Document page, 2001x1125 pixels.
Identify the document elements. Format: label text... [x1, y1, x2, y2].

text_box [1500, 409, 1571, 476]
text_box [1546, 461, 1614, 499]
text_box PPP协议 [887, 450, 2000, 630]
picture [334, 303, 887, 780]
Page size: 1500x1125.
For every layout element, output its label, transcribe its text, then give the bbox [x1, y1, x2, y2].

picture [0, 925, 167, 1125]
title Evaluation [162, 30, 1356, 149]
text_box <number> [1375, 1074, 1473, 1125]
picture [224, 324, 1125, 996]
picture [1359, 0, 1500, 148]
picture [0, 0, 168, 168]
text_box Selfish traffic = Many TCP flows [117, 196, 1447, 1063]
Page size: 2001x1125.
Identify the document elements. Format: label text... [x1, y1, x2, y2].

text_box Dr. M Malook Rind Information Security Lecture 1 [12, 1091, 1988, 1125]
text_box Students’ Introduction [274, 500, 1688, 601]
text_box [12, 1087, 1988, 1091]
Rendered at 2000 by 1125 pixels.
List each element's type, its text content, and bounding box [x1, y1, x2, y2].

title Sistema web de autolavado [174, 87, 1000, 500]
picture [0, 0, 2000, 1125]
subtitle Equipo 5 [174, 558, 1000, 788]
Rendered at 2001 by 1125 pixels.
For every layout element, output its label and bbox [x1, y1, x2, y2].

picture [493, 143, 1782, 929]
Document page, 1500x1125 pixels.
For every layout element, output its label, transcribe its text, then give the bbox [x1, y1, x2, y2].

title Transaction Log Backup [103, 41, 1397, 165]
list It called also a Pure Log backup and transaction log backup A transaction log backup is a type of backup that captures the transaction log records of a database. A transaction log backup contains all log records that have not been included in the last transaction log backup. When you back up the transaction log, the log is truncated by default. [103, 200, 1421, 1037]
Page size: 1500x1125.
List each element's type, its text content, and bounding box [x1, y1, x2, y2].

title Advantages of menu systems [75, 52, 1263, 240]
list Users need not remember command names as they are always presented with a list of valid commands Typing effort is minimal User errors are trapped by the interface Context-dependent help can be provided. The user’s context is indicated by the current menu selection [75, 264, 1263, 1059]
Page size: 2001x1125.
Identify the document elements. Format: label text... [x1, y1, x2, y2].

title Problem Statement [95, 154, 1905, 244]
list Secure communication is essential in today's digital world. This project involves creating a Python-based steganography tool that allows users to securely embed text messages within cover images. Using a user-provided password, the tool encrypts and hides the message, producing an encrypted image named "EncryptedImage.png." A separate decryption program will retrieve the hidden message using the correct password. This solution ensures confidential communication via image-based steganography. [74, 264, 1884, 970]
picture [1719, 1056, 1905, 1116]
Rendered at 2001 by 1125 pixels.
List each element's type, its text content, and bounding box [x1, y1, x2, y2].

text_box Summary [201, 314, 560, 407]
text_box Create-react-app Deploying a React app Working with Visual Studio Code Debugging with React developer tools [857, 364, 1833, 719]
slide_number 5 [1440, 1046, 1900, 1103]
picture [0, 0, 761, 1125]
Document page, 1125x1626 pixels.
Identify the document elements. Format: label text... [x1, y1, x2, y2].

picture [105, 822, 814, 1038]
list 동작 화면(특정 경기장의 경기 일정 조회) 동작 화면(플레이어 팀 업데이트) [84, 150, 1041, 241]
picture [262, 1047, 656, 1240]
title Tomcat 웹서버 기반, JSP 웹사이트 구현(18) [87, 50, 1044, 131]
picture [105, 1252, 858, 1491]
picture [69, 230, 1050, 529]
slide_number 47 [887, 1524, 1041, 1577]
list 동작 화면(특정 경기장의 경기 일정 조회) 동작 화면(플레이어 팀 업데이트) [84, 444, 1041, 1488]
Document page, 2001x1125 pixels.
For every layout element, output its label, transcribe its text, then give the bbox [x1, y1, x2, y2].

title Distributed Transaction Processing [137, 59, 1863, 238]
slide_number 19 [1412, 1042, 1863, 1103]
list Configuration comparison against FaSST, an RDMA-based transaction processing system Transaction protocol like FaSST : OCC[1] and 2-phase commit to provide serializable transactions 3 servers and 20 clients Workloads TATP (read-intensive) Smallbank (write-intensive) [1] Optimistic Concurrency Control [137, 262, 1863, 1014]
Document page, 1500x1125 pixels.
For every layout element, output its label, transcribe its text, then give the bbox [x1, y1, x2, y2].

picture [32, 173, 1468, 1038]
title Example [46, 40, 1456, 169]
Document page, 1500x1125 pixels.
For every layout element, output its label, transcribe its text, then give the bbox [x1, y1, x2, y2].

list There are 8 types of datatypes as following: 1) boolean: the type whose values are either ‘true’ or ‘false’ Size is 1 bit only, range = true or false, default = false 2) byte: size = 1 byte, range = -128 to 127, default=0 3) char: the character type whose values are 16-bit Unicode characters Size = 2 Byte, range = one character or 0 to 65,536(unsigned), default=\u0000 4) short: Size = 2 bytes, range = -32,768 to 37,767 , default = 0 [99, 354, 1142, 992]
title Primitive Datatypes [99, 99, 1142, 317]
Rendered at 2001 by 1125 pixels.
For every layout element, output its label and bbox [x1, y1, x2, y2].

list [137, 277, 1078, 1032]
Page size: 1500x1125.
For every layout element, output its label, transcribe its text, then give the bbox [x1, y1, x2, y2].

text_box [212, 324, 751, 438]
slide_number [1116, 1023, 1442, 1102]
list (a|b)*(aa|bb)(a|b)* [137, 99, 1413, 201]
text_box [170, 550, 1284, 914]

....................

# EXERCISE BRIEF:
Reproduce the material verbatim, line by line.

# SOLUTION TO THIS PROBLEM:
Document page, 2001x1125 pixels.
Identify the document elements. Format: label text... [x1, y1, x2, y2].

text_box [1500, 409, 1571, 476]
text_box [1546, 461, 1614, 499]
text_box PPP协议 [887, 450, 2000, 630]
picture [334, 303, 887, 780]
Page size: 1500x1125.
For every layout element, output its label, transcribe its text, then give the bbox [x1, y1, x2, y2].

picture [0, 925, 167, 1125]
title Evaluation [162, 30, 1356, 149]
text_box <number> [1375, 1074, 1473, 1125]
picture [224, 324, 1125, 996]
picture [1359, 0, 1500, 148]
picture [0, 0, 168, 168]
text_box Selfish traffic = Many TCP flows [117, 196, 1447, 1063]
Page size: 2001x1125.
Identify the document elements. Format: label text... [x1, y1, x2, y2].

text_box Dr. M Malook Rind Information Security Lecture 1 [12, 1091, 1988, 1125]
text_box Students’ Introduction [274, 500, 1688, 601]
text_box [12, 1087, 1988, 1091]
Rendered at 2000 by 1125 pixels.
List each element's type, its text content, and bounding box [x1, y1, x2, y2].

title Sistema web de autolavado [174, 87, 1000, 500]
picture [0, 0, 2000, 1125]
subtitle Equipo 5 [174, 558, 1000, 788]
Rendered at 2001 by 1125 pixels.
For every layout element, output its label and bbox [x1, y1, x2, y2].

picture [493, 143, 1782, 929]
Document page, 1500x1125 pixels.
For every layout element, output its label, transcribe its text, then give the bbox [x1, y1, x2, y2].

title Transaction Log Backup [103, 41, 1397, 165]
list It called also a Pure Log backup and transaction log backup A transaction log backup is a type of backup that captures the transaction log records of a database. A transaction log backup contains all log records that have not been included in the last transaction log backup. When you back up the transaction log, the log is truncated by default. [103, 200, 1421, 1037]
Page size: 1500x1125.
List each element's type, its text content, and bounding box [x1, y1, x2, y2].

title Advantages of menu systems [75, 52, 1263, 240]
list Users need not remember command names as they are always presented with a list of valid commands Typing effort is minimal User errors are trapped by the interface Context-dependent help can be provided. The user’s context is indicated by the current menu selection [75, 264, 1263, 1059]
Page size: 2001x1125.
Identify the document elements. Format: label text... [x1, y1, x2, y2].

title Problem Statement [95, 154, 1905, 244]
list Secure communication is essential in today's digital world. This project involves creating a Python-based steganography tool that allows users to securely embed text messages within cover images. Using a user-provided password, the tool encrypts and hides the message, producing an encrypted image named "EncryptedImage.png." A separate decryption program will retrieve the hidden message using the correct password. This solution ensures confidential communication via image-based steganography. [74, 264, 1884, 970]
picture [1719, 1056, 1905, 1116]
Rendered at 2001 by 1125 pixels.
List each element's type, its text content, and bounding box [x1, y1, x2, y2].

text_box Summary [201, 314, 560, 407]
text_box Create-react-app Deploying a React app Working with Visual Studio Code Debugging with React developer tools [857, 364, 1833, 719]
slide_number 5 [1440, 1046, 1900, 1103]
picture [0, 0, 761, 1125]
Document page, 1125x1626 pixels.
Identify the document elements. Format: label text... [x1, y1, x2, y2].

picture [105, 822, 814, 1038]
list 동작 화면(특정 경기장의 경기 일정 조회) 동작 화면(플레이어 팀 업데이트) [84, 150, 1041, 241]
picture [262, 1047, 656, 1240]
title Tomcat 웹서버 기반, JSP 웹사이트 구현(18) [87, 50, 1044, 131]
picture [105, 1252, 858, 1491]
picture [69, 230, 1050, 529]
slide_number 47 [887, 1524, 1041, 1577]
list 동작 화면(특정 경기장의 경기 일정 조회) 동작 화면(플레이어 팀 업데이트) [84, 444, 1041, 1488]
Document page, 2001x1125 pixels.
For every layout element, output its label, transcribe its text, then give the bbox [x1, y1, x2, y2].

title Distributed Transaction Processing [137, 59, 1863, 238]
slide_number 19 [1412, 1042, 1863, 1103]
list Configuration comparison against FaSST, an RDMA-based transaction processing system Transaction protocol like FaSST : OCC[1] and 2-phase commit to provide serializable transactions 3 servers and 20 clients Workloads TATP (read-intensive) Smallbank (write-intensive) [1] Optimistic Concurrency Control [137, 262, 1863, 1014]
Document page, 1500x1125 pixels.
For every layout element, output its label, transcribe its text, then give the bbox [x1, y1, x2, y2].

picture [32, 173, 1468, 1038]
title Example [46, 40, 1456, 169]
Document page, 1500x1125 pixels.
For every layout element, output its label, transcribe its text, then give the bbox [x1, y1, x2, y2].

list There are 8 types of datatypes as following: 1) boolean: the type whose values are either ‘true’ or ‘false’ Size is 1 bit only, range = true or false, default = false 2) byte: size = 1 byte, range = -128 to 127, default=0 3) char: the character type whose values are 16-bit Unicode characters Size = 2 Byte, range = one character or 0 to 65,536(unsigned), default=\u0000 4) short: Size = 2 bytes, range = -32,768 to 37,767 , default = 0 [99, 354, 1142, 992]
title Primitive Datatypes [99, 99, 1142, 317]
Rendered at 2001 by 1125 pixels.
For every layout element, output its label and bbox [x1, y1, x2, y2].

list [137, 277, 1078, 1032]
Page size: 1500x1125.
For every layout element, output its label, transcribe its text, then give the bbox [x1, y1, x2, y2].

text_box [212, 324, 751, 438]
slide_number [1116, 1023, 1442, 1102]
list (a|b)*(aa|bb)(a|b)* [137, 99, 1413, 201]
text_box [170, 550, 1284, 914]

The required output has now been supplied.